Recently passed bill enables higher tax depreciations

03 May 2021

Arne Riis , Partner, Tax |

A bill enabling higher tax depreciations on certain depreciable assets has been passed by the Danish Parliament as part of Denmark’s green tax reform plans.

To “kickstart” the investments in business, the bill includes three tax depreciation initiatives: immediate depreciation of operating assets costing no more than DKK 30,000, 116% depreciation basis for new operating assets and 130% deduction of R&D expenses until 31 December 2022.

Increase in immediate depreciation limit

Firstly, the bill increases the limit for immediate depreciation of minor assets from DKK 14,100 to DKK 30,000 (2020 rate). The increase is permanent and applies to assets acquired on 23 November 2020 or later.

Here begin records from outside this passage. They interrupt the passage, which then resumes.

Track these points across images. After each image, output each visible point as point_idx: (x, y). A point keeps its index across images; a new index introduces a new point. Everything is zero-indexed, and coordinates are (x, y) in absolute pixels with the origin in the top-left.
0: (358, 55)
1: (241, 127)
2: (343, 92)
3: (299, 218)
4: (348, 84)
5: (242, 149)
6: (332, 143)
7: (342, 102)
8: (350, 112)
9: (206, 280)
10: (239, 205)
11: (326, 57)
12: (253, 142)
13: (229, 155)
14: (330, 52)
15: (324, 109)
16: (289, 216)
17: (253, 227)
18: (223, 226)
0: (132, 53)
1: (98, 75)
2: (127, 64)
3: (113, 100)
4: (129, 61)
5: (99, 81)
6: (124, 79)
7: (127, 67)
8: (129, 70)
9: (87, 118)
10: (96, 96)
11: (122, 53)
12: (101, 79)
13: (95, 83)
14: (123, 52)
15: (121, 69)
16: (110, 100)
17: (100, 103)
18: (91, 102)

116 % depreciation basis for new operating assets

Secondly, this element proposes a period from November 23, 2020 to December 31, 2022 in which 116% of the acquisition cost of the brand-new operating asset can be applied as basis for depreciation. It is a requirement that the asset is used for business purposes only.

The higher depreciation basis will be depreciated with up to 25 % per year according to a declining balance method, the same as depreciation rate as is also applicable to other operating assets.

The depreciation of the relevant assets must be done on a separate balance. In the event of a sale of the asset within this period, both the purchase value and the sales value must be increased with 16% on the balance. This prevents speculation with false tax losses and the opportunity of depreciation that follows.

As part of Denmark’s green tax reform, the new increased depreciation level of the bill does not include cars and machinery that runs on fossil fuel (with certain exceptions).

130 % deduction of R&D expenses until 31 December 2022

The opportunity of the 130% “super” deduction of R&D expenses has been effective in Danish law for income years 2020 and 2021. The bill, thus, prolongs the opportunity of the 130% deduction to include the income year of 2022.

The definition of deductible R&D expenses thus remains the same. The tax authorities in Denmark highlight that deductible R&D expenses must be used to create something new and creative, just as they have sought to apply other additional criteria as well to qualify for the super deduction, which has created a number of practical uncertainties regarding the applicability of the improved regime. The exact assessment of whether the R&D expenses are eligible for the super deduction regime awaits further clarification through relevant case law.